Did you shift your focus?

The basic question that a particle physicist asks is, “What is the nature of matter?” A group of us realized that astrophysicists were asking the same questions, but they were asking deeper questions than what some of the particle physicists were asking. Particle physicists were breaking matter down to its smallest components, but astrophysicists were beginning to understand that those smallest components of matter are only a very small percentage of the total matter in the universe. Dark energy and dark matter make up 97 percent of the universe, and they’re not completely understood. Our research tries to unravel what dark enery is about.

Is that where you find God in science?

I think there’s an aspect in Christianity, which has always been there, that people are rediscovering in a more profound way: The beauty of creation is a testimony to the beauty of God. Many of the great thinkers, St. Augustine included, believe God’s love is what brought on creation. Scientists who delve into the complexities of nature, beyond the observational, are coming to the realization that there’s a deeper order, a deeper beauty, than they expected. Many argue that we humans have been given this gift of creation to unravel so we can encounter God.

If that’s the case, why aren’t more scientists believers?

I think most scientists are spiritual people, but they certainly wouldn’t want to label themselves as religious because that term brings in the rules and the practices.

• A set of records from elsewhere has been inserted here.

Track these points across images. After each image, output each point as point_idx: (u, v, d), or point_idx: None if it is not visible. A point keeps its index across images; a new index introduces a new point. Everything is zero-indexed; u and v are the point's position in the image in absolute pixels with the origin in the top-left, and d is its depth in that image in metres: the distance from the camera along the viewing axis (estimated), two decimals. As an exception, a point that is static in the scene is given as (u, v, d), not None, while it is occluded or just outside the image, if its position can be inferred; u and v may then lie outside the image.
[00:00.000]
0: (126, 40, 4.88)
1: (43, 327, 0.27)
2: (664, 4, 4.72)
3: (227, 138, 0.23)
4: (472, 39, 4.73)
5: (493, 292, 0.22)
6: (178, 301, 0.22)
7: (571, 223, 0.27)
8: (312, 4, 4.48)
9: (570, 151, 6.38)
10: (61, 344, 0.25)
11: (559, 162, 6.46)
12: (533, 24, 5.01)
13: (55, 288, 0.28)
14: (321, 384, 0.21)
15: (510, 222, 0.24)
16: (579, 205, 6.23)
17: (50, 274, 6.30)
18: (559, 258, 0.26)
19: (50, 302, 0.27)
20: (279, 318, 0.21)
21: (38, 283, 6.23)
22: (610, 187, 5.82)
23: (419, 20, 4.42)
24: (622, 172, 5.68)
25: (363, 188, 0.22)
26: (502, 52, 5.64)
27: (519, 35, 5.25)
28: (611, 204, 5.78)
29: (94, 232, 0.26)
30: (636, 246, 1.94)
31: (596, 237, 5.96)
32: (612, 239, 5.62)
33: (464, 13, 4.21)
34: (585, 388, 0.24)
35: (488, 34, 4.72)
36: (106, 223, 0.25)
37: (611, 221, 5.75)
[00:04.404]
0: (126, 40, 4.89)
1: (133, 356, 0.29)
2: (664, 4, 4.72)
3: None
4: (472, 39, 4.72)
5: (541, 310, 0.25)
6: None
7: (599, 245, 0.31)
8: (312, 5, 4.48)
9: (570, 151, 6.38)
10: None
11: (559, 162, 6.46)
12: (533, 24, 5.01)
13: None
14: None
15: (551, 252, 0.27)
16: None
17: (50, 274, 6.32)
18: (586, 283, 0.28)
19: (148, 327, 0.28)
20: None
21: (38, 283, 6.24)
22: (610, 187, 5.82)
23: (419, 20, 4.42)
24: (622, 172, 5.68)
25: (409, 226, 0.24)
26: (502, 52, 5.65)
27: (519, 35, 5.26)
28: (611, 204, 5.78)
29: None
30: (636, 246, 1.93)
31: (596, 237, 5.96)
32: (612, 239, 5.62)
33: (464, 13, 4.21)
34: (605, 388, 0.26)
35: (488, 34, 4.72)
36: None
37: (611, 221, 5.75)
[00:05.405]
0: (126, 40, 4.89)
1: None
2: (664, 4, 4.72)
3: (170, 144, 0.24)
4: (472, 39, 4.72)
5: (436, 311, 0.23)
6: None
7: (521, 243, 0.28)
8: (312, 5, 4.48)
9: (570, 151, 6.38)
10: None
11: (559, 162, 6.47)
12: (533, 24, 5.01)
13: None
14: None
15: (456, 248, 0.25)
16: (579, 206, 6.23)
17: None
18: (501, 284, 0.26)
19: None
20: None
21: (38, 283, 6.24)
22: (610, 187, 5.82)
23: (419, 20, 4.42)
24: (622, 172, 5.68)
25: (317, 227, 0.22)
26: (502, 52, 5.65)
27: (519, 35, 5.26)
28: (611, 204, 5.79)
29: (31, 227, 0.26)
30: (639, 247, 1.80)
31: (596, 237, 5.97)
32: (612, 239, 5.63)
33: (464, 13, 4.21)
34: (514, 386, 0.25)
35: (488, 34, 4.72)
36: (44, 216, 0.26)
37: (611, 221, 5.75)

It has to do with the question of authority. Religious people say, “This is how it is,” and scientists say, “No, this is how it is. I will show you an experiment to prove to you why it’s not as you think.” It’s that question of who has the authority to say what is truth.

However, at some level we have to take some personal responsibility for what we believe. Religion has certain guidelines—yes some of them may seem incorrect, but on another level, some of them are good. It’s like anything else: Why do students go to college? Yes, you could go read the book by yourself, but you need that guidance to give you a framework in which to become a scholar, just like the framework in a religion helps you to become a religious spiritual person.

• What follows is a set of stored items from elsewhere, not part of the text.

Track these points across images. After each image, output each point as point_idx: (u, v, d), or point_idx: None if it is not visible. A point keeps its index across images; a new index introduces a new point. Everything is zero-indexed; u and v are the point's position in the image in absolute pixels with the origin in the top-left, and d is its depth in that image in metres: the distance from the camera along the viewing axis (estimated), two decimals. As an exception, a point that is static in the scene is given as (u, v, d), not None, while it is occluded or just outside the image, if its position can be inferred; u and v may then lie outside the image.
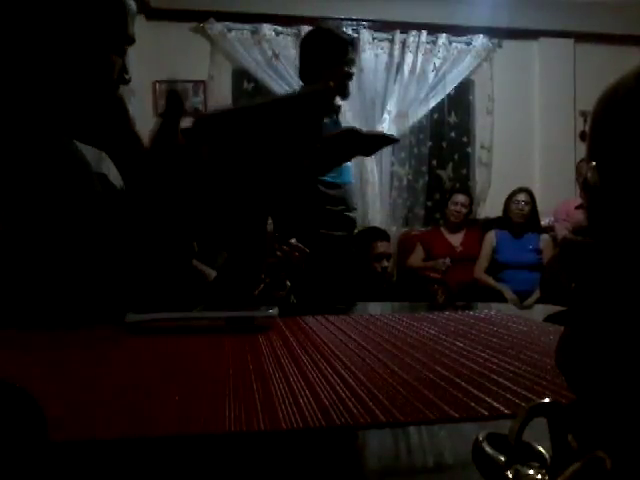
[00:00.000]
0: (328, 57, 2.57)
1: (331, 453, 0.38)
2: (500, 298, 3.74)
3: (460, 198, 4.38)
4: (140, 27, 4.53)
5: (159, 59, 4.40)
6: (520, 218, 4.09)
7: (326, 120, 2.51)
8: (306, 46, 2.67)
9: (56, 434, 0.34)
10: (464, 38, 4.86)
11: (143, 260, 1.01)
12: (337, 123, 2.72)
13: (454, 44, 4.86)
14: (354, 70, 2.66)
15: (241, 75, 4.70)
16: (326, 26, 2.87)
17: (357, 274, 2.85)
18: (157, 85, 4.49)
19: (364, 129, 4.21)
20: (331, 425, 0.40)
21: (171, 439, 0.39)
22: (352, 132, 2.39)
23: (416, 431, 0.41)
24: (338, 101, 2.75)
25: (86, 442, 0.37)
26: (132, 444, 0.38)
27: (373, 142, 2.67)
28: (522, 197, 4.11)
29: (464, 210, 4.37)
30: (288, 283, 1.24)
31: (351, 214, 2.72)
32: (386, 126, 4.71)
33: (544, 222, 4.25)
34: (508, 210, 4.16)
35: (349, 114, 4.37)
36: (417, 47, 4.76)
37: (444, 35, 4.80)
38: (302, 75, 2.68)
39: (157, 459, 0.37)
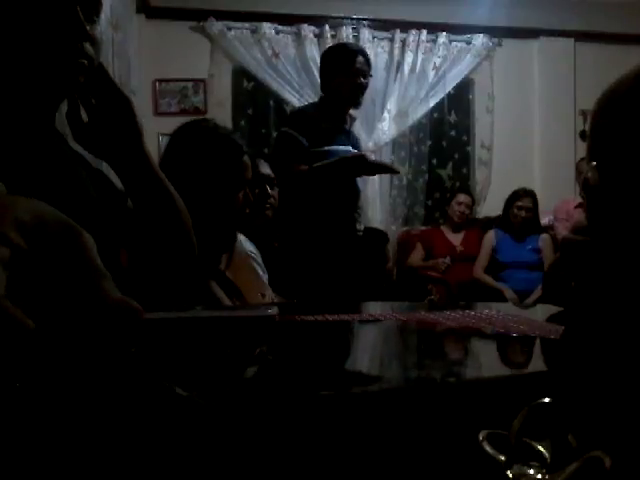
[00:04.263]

What’s the biggest challenge facing science today?

I think ignorance is a problem. We’ve progressed so far in our understanding of science, especially through technology. We are able to communicate across the planet with these little devices, but we’ve not increased our knowledge to keep up with that. People are more ignorant then they were in the past, but it’s deadlier now because there’s more to know. That’s what upsets a lot of scientists. When we hear of cuts in education, our teachers are made to feel unimportant. Ultimately, we need to understand that the world is a complex place, which in turn means . . . it’s not all black and white. One of the paradoxes of the modern age is that we are using all these devices that are binary—ones and zeros—and we are starting to adopt a binary view of our world in which everything is either right or wrong, good or bad.

The reality is quite the opposite. There’s a whole region where it’s not binary, a whole gradation and spectral code of things that don’t fit into an A-or-B exclusivity.